Катберту доводилось видеть водопады и повнушительнее. Большая часть его взрослой жизни прошла на озерах и реках мира, в том числе и самых известных. Он повидал и роскошный водопад Черчилля в Канаде, и то знаменитое место на границе Аргентины и Бразилии, где река Игуаку обрушивается с высоты трех сотен футов через порог шириной в две мили. Этот водопадик в высоту был не больше двадцати пяти или тридцати футов, но лицо Джиллиан сияло таким вдохновенным восторгом, что Далтон не мог не понять: она взирает на это зрелище глазами художника, а не гидролога.
Катберт взобрался на уступ вслед за своею спутницей. То, что радость Джиллиан так легко передалась и ему, волновало Далтона, тревожило и сбивало с толку, — почти так же, как беспричинное раздражение, накатившее несколькими минутами раньше. Ну, мало ли с кем она сюда ездила! Но мысль о том, как Джиллиан поднималась на уступ рука об руку с Донованом, отравленной иглой впивалась в сердце.
Возможно, что Катберт просто-напросто перекусил бы холодными «хот-догами» и отвез свою спутницу домой, если бы в то самое мгновение Джиллиан не обернулась к нему. Глаза ее сияли в лунном свете.
— Это одно из наших любимых мест, — тихонько проговорила она. — Наших с отцом. По-своему оно мне так же дорого, как и руины. Ведь индейская деревня почти все время скрывалась под водой… А сюда мы приезжали, когда папка хотел половить рыбу или просто потолковать по душам…
— Так ты с отцом сюда приезжала?
Джиллиан молча кивнула.
— Он служил егерем в государственном заповеднике. Я, можно сказать, в здешних лесах выросла. Он…
Джиллиан сглотнула, поыталась изобразить улыбку, чтобы скрыть иные чувства, отразившиеся на ее лице.
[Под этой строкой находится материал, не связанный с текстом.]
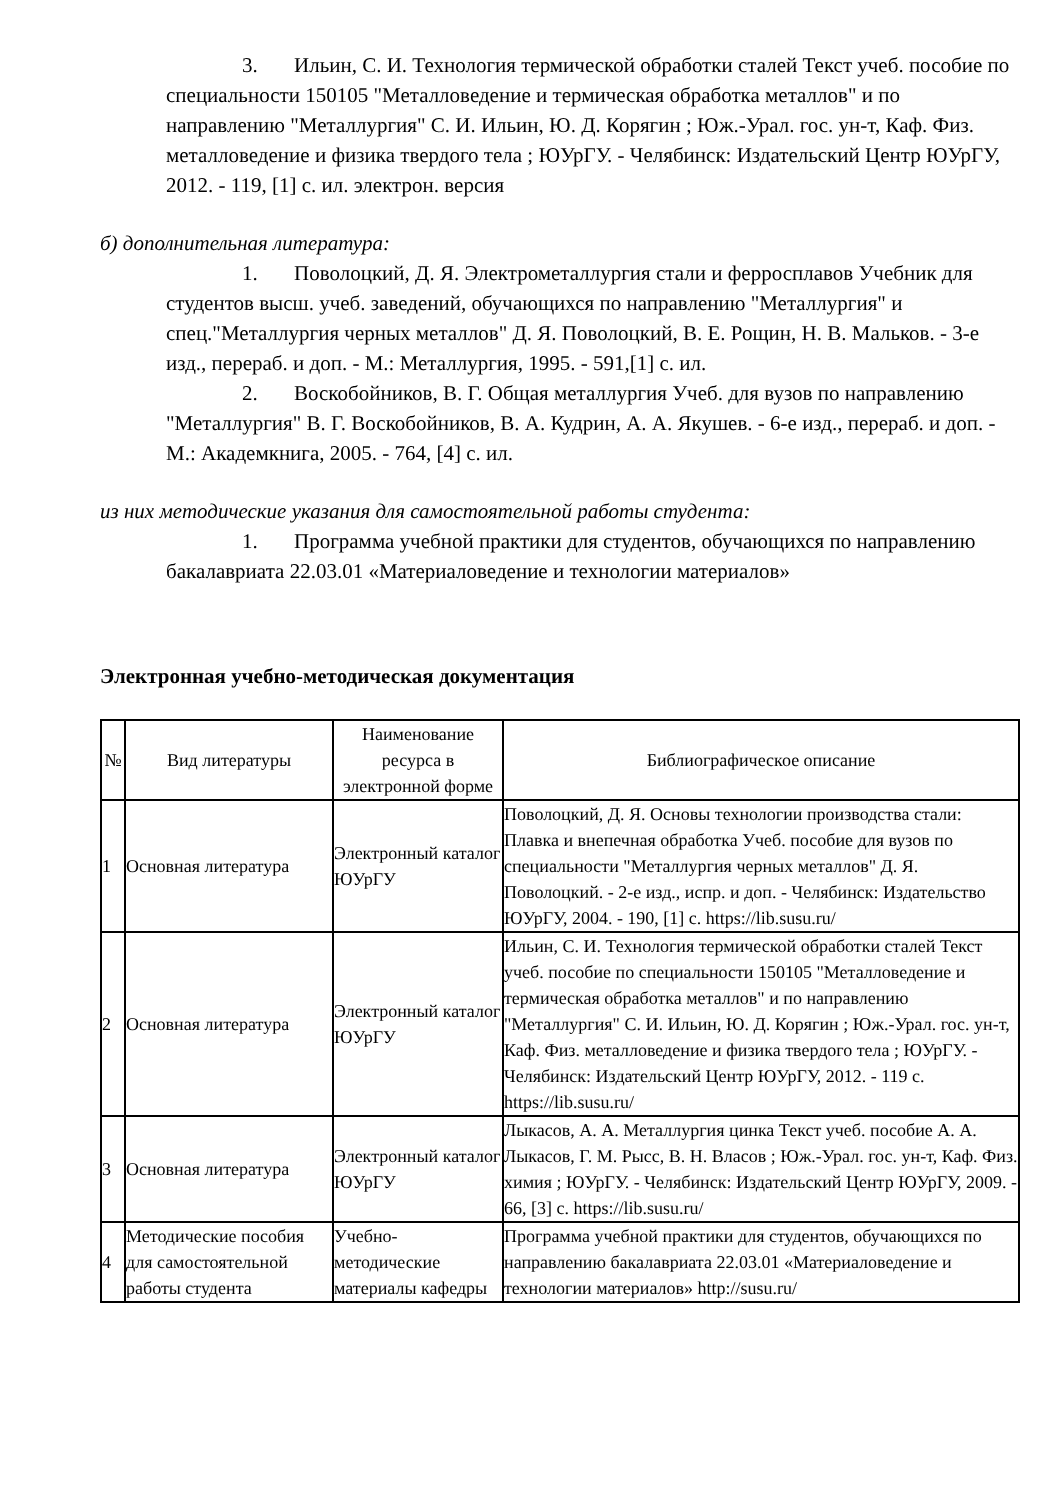3. Ильин, С. И. Технология термической обработки сталей Текст учеб. пособие по специальности 150105 "Металловедение и термическая обработка металлов" и по направлению "Металлургия" С. И. Ильин, Ю. Д. Корягин ; Юж.-Урал. гос. ун-т, Каф. Физ. металловедение и физика твердого тела ; ЮУрГУ. - Челябинск: Издательский Центр ЮУрГУ, 2012. - 119, [1] с. ил. электрон. версия
б) дополнительная литература:
1. Поволоцкий, Д. Я. Электрометаллургия стали и ферросплавов Учебник для студентов высш. учеб. заведений, обучающихся по направлению "Металлургия" и спец."Металлургия черных металлов" Д. Я. Поволоцкий, В. Е. Рощин, Н. В. Мальков. - 3-е изд., перераб. и доп. - М.: Металлургия, 1995. - 591,[1] с. ил.
2. Воскобойников, В. Г. Общая металлургия Учеб. для вузов по направлению "Металлургия" В. Г. Воскобойников, В. А. Кудрин, А. А. Якушев. - 6-е изд., перераб. и доп. - М.: Академкнига, 2005. - 764, [4] с. ил.
из них методические указания для самостоятельной работы студента:
1. Программа учебной практики для студентов, обучающихся по направлению бакалавриата 22.03.01 «Материаловедение и технологии материалов»
Электронная учебно-методическая документация
| № | Вид литературы | Наименование ресурса в электронной форме | Библиографическое описание |
| --- | --- | --- | --- |
| 1 | Основная литература | Электронный каталог ЮУрГУ | Поволоцкий, Д. Я. Основы технологии производства стали: Плавка и внепечная обработка Учеб. пособие для вузов по специальности "Металлургия черных металлов" Д. Я. Поволоцкий. - 2-е изд., испр. и доп. - Челябинск: Издательство ЮУрГУ, 2004. - 190, [1] с. https://lib.susu.ru/ |
| 2 | Основная литература | Электронный каталог ЮУрГУ | Ильин, С. И. Технология термической обработки сталей Текст учеб. пособие по специальности 150105 "Металловедение и термическая обработка металлов" и по направлению "Металлургия" С. И. Ильин, Ю. Д. Корягин ; Юж.-Урал. гос. ун-т, Каф. Физ. металловедение и физика твердого тела ; ЮУрГУ. - Челябинск: Издательский Центр ЮУрГУ, 2012. - 119 с. https://lib.susu.ru/ |
| 3 | Основная литература | Электронный каталог ЮУрГУ | Лыкасов, А. А. Металлургия цинка Текст учеб. пособие А. А. Лыкасов, Г. М. Рысс, В. Н. Власов ; Юж.-Урал. гос. ун-т, Каф. Физ. химия ; ЮУрГУ. - Челябинск: Издательский Центр ЮУрГУ, 2009. - 66, [3] с. https://lib.susu.ru/ |
| 4 | Методические пособия для самостоятельной работы студента | Учебно-методические материалы кафедры | Программа учебной практики для студентов, обучающихся по направлению бакалавриата 22.03.01 «Материаловедение и технологии материалов» http://susu.ru/ |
— Несколько месяцев назад он умер.
Тут-то Катберт и понял, что влип. Влип просто капитально! Он позабыл былые свои подозрения. Позабыл, что сейчас у него ну совершенно нет времени на то, чтобы усложнять себе жизнь. Одно-единственное желание переполняло его: утешить Джиллиан, ободрить ее и поддержать.
Катберт погладил ее по щеке. Ласково, нежно, едва касаясь подушечками пальцев.
— Мне ужасно жаль.
Джиллиан улыбнулась вымученной, какой-то беззащитной улыбкой.
— А уж мне-то как жаль! Папка, он… был очень хороший человек. Любил лес, зверье всякое, чтил законы природы. Тебе… тебе бы он понравился.
И, едва договорив, Джиллиан со всею отчетливостью поняла: обратное тоже справедливо. Катберт Далтон пришелся бы отцу весьма по душе. И выбранную им профессию папка бы всем сердцем одобрил. Ведь Грегори Далтон так часто рассуждал о пользе плотин: они, дескать, обуздывают неистовство водной стихии, чтобы человек и река могли существовать мирно, по-товарищески, не угрожая друг другу и друг друга не опасаясь. Плотина — защита и от наводнений, и от засухи.
Но отнюдь не мысль об отце заставила Джиллиан наклонить голову, так, что губы ее коснулись ладони Катберта. Все дело в том, что кожа у него теплая и чуть шершавая, а прикосновение такое ласковое… А еще — этот будоражащий, волнующий трепет, что накатил ни с того ни с сего, едва эти чуткие пальцы дотронулись до ее щеки…
Большим пальцем Катберт легонько приподнял ей голову, и таково было выражение его глаз, что радостный восторг Джиллиан превратился в жажду настолько острую, что молодая женщина вздрогнула и задохнулась.
Между бровями его пролегла морщинка.
— Замерзла?
— Нет. Да. — По спине Джиллиан снова пробежал холодок. — Не знаю.
— Сосиски с соусом «чили» тебя непременно согреют. — Большим пальцем Катберт осторожно проследил контур скул, линию нижней губки… — Или, хочешь, я попытаюсь?
— Решай сам, — прошептала она, эхом повторяя его недавнюю фразу. — Я девушка неразборчивая.